本文
##############################

図6の画像処理装置1Bでは、画像解析部17B及び画像変換部15Bの機能が前述の画像解析部17及び画像変換部15Aと異なる。
【0081】
また、画像処理装置1Bの全体的な動作は、基本的に前述の
図5のフローチャートと同様である。ただし、前述のステップS201及びステップS202の処理を後述する画像解析部17B及び画像変換部15Bが行う。
【0082】
画像解析部17Bは、第2の実施形態の画像解析部17と画像情報量の算出部分が異なる。即ち、第2の実施形態の画像解析部17では、画像全体から単一の画像情報量を算出していた。一方、第3の実施形態の画像解析部17Bは、原画像の局所領域ごとに画像情報量も算出する。そのため、第3の実施形態の画像情報量には、さらに局所領域情報を含む。
【0083】
画像変換部15Bは、第2の実施形態において画像全体において行っていた変換量の上限値設定処理を、局所領域ごとに行う。

##############################

抽出レコード
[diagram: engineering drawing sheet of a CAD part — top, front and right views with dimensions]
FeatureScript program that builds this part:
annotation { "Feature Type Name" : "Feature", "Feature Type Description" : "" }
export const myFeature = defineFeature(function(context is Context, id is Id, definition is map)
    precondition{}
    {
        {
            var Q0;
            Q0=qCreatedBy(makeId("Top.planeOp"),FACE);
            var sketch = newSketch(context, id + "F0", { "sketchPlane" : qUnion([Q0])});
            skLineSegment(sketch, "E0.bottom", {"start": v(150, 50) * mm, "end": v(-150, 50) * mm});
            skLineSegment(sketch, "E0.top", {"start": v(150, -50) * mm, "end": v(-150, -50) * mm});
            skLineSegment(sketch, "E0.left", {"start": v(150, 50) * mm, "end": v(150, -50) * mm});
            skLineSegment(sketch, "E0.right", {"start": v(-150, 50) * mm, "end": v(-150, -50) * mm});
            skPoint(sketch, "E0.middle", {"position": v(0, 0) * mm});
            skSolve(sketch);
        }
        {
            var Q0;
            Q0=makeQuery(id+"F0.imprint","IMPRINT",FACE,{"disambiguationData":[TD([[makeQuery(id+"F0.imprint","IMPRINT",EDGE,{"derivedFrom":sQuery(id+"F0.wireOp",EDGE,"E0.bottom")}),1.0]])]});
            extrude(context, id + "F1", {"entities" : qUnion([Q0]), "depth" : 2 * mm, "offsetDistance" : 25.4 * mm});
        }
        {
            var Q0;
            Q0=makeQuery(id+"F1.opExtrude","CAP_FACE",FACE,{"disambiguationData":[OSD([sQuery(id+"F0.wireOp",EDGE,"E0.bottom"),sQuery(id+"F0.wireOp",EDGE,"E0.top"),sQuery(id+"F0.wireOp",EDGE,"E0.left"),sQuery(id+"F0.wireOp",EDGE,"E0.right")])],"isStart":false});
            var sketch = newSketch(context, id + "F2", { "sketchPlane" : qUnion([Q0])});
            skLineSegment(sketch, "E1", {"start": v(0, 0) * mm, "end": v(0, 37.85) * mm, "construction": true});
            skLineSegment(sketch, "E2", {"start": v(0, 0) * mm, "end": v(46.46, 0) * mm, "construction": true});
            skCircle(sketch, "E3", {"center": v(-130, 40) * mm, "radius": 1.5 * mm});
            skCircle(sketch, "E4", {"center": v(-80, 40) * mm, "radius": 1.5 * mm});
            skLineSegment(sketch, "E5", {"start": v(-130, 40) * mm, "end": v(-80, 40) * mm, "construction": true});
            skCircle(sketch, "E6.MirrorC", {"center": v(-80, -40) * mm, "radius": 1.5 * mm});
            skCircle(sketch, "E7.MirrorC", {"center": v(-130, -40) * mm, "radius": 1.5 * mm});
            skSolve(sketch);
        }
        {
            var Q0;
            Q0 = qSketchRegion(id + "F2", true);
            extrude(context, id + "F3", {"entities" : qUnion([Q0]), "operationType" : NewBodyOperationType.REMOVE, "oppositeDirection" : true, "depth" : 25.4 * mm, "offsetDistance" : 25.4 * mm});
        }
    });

##############################

練習問題
(1) 本文のうち「画像解析部17Bは、」で始まる段落を、主な内容を保ったまま箇条書きに改めなさい。
(2) 画像処理装置に関する本文の最後の文に続けて、その先を書きなさい。
レコードは本文とは別個の資料である。

練習問題の解答
(1)
・画像解析部17Bは、画像情報量の算出部分が第2の実施形態の画像解析部17と異なる。
・第2の実施形態の画像解析部17は、画像全体から単一の画像情報量を算出していた。
・第3の実施形態の画像解析部17Bは、原画像の局所領域ごとにも画像情報量を算出する。
・そのため、第3の実施形態の画像情報量は局所領域情報も含む。

(2)
【0084】
(C-2)第3の実施形態の効果
以上のように第3の実施形態によれば、第2の実施形態の効果に加え、変換量の上限値を局所領域ごとに決定することができ、情報量が多い領域と少ない領域とで、変換量を異なる値に設定できることから、原画像から柔軟な情報量の削減を行うことができる。
【符号の説明】
【0085】
1、1A、1B…画像処理装置、2…撮影装置、3…センサ、4…通信装置、5…通信装置、6…管理装置、7…撮影対象物、11、11A…画像入力部、12…センサ入力部、13、13A…記憶部、14…変化量算出部、15、15A、15B…画像変換部、16…出力部、17…画像解析部、17B…画像解析部、100、100A、100B…画像処理システム、I…基準画像情報量、M…基準変換量、S…基準センサ値、T…単位変換量。